People thought, "He is right, we should not be prejudiced." So they allowed him to look after a small plantation.
This monkey was very able and clever and under his charge the plantation prospered. He noticed that bananas ripen very fast and can rot easily, and there were good bananas and bad bananas. The best bananas were gold in colour and were valuable. Some were hard and not easy to sell. This non-standardisation of bananas was a great loss to the plantation and there was no liquidity in the market.
So this clever monkey called Ah Yuen invented the first derivative, using one banana leaf (called one "ye") to represent a bunch of 10 bananas. And people thought, how clever. We don't have to carry bananas now - banana leaves are so light and so convenient. Whenever we need bananas, we just exchange "ye" with Ah Yuen, who is always willing to buy and sell bananas in exchange.
After this, Ah Yuen became the richest person in the country and established a banana bank called YeBank! YeBank's slogan was "Ye's, we have bananas."
Ah Yuen was so entrepreneurial that he expanded through mergers and acquisitions, first through an IPO and then issuing banana shares to acquire more plantations. Everyone was happy because they were now trading ye instead of bananas, and felt they were growing richer and richer.
One day, Ah Yuen had a brain wave. Instead of trading one leaf for 10 good bananas, why couldn't he package the good and bad bananas into a super leaf called Banana Debt Obligation or BanDO. He persuaded a Banana Rating Agency to give an AAA rating for these BanDOs and persuaded an insurance company called Banana Insurance Group (BIG) to insure these BanDOs with a special leaf called BanDS or Banana Decay Swap. If the banana decayed, you swapped for another banana.
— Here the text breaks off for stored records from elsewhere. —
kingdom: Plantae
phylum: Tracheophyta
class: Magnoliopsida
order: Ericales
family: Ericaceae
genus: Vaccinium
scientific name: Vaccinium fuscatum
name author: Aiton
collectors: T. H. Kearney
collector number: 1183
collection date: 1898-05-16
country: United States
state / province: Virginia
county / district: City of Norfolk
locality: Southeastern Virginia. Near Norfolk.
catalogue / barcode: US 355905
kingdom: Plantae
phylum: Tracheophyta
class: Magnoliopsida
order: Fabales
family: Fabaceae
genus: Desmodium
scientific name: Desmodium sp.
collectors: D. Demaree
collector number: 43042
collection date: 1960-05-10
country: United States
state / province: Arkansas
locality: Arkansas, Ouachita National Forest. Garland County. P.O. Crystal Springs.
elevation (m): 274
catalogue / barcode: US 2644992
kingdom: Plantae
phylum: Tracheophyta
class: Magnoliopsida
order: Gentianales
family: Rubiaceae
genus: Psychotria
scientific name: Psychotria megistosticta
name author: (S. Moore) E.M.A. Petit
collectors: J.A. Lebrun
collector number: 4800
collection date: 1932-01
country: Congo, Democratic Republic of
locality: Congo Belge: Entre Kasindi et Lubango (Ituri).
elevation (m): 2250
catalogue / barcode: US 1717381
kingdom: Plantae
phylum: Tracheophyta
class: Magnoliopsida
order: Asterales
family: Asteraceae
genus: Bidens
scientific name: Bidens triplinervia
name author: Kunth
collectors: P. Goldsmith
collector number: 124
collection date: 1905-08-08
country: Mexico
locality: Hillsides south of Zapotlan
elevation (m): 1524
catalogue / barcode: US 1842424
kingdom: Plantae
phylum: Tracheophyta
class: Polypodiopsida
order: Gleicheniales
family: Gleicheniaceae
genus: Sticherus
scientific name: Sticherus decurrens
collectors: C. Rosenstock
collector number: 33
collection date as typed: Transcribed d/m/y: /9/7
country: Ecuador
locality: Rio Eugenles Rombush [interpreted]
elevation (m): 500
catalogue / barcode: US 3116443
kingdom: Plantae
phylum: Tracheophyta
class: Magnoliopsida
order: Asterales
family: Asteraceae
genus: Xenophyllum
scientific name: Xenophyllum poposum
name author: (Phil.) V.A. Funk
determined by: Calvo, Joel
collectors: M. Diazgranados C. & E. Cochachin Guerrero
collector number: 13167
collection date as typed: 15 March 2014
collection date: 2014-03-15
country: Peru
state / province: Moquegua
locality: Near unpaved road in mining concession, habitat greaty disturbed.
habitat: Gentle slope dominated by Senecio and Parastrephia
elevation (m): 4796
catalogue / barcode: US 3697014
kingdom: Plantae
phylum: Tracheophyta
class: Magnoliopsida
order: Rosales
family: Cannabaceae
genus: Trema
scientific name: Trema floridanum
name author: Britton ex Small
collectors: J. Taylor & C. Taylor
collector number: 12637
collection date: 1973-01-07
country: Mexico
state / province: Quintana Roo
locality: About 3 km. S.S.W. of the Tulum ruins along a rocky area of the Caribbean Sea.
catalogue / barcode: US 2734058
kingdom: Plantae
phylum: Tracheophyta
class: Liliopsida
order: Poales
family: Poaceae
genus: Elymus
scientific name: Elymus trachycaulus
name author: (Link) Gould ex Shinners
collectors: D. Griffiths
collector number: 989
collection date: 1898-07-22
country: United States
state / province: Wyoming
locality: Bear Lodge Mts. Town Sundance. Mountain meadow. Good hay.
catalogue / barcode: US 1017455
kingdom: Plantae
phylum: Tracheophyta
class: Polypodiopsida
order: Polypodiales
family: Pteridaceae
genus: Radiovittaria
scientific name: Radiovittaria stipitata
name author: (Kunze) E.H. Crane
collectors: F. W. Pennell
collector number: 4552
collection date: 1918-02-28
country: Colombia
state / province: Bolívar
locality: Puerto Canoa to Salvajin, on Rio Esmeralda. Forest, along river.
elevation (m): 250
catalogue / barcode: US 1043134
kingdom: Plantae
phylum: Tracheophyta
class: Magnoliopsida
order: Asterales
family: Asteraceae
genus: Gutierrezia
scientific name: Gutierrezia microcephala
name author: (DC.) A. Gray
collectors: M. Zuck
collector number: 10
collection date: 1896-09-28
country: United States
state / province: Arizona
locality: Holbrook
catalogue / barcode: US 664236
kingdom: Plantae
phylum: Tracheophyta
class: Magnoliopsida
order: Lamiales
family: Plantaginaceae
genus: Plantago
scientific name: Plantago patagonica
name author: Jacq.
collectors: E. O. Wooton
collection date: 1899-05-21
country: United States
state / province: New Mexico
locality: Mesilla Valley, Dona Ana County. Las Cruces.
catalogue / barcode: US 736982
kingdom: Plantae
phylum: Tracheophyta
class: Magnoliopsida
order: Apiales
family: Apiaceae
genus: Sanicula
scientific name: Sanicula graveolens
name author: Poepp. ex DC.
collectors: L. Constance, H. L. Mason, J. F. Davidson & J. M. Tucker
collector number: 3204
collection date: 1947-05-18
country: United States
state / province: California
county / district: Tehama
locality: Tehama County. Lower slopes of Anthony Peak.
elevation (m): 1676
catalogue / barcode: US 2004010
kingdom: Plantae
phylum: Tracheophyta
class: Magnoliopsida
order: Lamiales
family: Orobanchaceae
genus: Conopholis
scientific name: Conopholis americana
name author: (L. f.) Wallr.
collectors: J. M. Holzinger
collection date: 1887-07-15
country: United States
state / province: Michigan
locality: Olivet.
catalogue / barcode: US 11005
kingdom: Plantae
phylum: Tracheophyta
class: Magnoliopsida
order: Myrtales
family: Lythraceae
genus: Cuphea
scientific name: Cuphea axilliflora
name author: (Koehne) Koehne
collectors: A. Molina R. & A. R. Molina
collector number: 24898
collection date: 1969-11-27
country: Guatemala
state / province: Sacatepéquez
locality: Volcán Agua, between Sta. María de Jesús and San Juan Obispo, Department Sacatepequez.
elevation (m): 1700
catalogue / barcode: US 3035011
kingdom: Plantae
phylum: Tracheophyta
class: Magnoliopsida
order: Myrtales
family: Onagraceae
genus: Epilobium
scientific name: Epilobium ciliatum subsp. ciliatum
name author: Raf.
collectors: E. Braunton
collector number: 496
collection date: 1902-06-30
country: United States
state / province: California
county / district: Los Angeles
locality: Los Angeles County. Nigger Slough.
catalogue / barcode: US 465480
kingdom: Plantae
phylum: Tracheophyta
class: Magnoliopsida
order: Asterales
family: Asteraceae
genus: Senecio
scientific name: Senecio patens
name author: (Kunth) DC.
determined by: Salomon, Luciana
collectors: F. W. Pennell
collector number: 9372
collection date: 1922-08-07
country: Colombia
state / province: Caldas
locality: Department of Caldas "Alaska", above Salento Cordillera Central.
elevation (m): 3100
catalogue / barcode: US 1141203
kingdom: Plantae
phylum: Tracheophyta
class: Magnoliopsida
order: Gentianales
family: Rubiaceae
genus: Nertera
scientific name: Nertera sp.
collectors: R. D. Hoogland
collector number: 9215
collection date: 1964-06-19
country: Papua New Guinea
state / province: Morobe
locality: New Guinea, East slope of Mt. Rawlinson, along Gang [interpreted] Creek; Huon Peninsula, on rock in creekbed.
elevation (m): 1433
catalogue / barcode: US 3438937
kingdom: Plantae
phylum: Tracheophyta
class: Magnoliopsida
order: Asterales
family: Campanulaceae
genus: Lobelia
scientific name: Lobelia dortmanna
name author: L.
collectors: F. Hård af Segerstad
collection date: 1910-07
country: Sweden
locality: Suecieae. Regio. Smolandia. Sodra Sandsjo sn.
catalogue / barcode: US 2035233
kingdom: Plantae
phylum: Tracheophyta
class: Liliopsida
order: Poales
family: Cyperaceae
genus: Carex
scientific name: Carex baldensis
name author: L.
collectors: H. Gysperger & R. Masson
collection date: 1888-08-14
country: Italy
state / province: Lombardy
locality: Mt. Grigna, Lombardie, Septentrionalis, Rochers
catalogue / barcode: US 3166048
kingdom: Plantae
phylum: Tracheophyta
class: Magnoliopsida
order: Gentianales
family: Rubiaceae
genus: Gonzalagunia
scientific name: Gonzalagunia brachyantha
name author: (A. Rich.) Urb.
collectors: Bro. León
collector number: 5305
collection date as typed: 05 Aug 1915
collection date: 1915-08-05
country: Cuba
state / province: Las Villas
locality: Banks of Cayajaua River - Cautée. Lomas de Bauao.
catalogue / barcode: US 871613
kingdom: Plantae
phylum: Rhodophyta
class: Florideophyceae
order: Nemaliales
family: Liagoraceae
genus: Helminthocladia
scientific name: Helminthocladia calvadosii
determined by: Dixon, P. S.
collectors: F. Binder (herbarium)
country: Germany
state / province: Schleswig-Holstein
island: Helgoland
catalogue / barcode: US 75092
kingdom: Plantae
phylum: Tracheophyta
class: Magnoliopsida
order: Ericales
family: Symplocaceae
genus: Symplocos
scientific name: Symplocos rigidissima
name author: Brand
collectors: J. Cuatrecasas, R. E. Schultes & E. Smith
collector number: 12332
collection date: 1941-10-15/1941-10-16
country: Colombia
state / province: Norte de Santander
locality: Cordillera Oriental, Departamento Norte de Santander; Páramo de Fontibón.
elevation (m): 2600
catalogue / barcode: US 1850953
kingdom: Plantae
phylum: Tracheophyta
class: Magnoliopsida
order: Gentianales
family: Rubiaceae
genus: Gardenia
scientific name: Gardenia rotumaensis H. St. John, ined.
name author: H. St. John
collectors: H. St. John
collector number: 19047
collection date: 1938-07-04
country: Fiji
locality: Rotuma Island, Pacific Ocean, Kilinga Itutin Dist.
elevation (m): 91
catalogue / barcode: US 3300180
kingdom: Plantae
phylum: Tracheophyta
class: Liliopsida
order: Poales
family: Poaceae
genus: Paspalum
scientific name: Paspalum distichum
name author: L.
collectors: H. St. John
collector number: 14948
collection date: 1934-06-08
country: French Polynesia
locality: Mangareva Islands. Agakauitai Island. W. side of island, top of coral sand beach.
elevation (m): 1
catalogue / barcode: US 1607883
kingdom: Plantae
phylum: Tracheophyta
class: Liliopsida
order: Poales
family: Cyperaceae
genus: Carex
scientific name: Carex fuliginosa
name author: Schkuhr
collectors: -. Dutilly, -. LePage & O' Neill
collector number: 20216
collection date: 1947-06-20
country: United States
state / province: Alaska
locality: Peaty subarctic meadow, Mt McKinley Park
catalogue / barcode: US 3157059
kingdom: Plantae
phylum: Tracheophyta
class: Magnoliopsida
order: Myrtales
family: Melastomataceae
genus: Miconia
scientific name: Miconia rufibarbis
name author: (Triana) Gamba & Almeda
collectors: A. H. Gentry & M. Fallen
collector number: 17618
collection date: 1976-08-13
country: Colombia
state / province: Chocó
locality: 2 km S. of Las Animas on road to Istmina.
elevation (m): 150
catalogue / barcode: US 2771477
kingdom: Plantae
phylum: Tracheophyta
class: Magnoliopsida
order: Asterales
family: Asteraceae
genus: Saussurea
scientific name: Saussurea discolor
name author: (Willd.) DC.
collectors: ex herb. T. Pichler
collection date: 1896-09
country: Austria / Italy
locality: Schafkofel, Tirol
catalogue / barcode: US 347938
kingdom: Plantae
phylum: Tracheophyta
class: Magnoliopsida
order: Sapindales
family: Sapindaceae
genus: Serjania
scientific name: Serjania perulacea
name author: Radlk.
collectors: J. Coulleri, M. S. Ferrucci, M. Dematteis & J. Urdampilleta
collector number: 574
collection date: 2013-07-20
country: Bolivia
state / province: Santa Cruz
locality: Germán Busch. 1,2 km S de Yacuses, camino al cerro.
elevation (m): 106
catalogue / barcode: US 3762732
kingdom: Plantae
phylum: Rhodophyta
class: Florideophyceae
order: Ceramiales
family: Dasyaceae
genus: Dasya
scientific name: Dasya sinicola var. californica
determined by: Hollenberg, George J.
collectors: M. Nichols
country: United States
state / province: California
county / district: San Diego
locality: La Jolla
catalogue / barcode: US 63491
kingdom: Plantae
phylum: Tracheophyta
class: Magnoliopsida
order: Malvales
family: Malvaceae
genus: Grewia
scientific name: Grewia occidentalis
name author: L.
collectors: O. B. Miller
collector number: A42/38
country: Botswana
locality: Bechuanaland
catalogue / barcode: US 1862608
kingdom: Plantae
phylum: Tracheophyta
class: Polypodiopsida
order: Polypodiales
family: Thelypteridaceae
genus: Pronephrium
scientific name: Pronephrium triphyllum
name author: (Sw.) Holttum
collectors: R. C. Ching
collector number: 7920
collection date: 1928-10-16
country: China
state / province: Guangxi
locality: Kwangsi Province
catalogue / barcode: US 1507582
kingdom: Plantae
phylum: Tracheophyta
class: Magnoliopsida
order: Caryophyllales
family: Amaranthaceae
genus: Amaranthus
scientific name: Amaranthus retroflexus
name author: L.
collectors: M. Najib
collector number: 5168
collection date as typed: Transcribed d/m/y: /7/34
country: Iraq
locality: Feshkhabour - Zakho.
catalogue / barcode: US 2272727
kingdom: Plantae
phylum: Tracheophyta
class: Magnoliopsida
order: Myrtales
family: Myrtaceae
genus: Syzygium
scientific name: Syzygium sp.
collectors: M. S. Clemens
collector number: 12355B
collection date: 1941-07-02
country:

For his success, he got a 20 per cent bonus and also options to more future profits.
One day, the king sent his grand vizier to check on the market. Ah Yuen gave a dazzling presentation on how the whole market was self-regulating. He showed how he had created a huge market on BanDOs with complete swap and futures markets based on what was formerly a primitive market of real bananas. The country was prospering and everyone seemed happy. The grand vizier did not want to show everyone that he did not understand what the BanDOs and BanDS were, so as long as everyone looked happy, he didn't ask any more questions. After all, they were all rated AAA. Moreover, his nephew worked with YeBank.
The market in BanDOs was so successful that some asset managers claimed that they would sell their mother-in-laws first before they sold BanDOs. One clever asset manager even created a PonBan scheme, whereby he guaranteed steady high returns because he could hedge everything in the BanDO market through options, hence the Put On Bananas scheme. His sales principle was simple - if you had to ask questions on how the scheme worked, you couldn't afford it.
One day there was a banana blight and some people decided to cash in a few BanDOs. A few bold hedge fund managers even had the temerity to short the BanDO market, causing market nervousness. So, to stop the panic, the Banana Exchange Commission decided that short-selling should be temporarily banned in order to create orderly markets. People were advised not to listen to vicious market rumours. However, because the premium on BanDS had gone up, the Banana Rating Agency had no alternative but to downgrade BanDOs from AAA to BBB or junk status. Overnight the market collapsed and YeBank suffered a bank run causing it to be nationalised. The investigators found lots of leafs, but no bananas in the bank.
There was a royal commission to investigate the collapse. The first question to Ah Yuen was: What happened to the bananas? Well, he replied, "I ate some, as I was entitled to my bonuses and options. I paid the lawyers, the distributors and the Banana Rating Agency quite a lot of bananas. I gave you all a banana split called BanDOs because you wanted more bananas. Everyone had a good time, so why blame me? Don't forget that I am still entitled to my retention bonus under my employment contract."
After days of hearings, the commission reached two basic conclusions: Never trust monkeys with bananas; and a monkey in an Armani suit is still a monkey!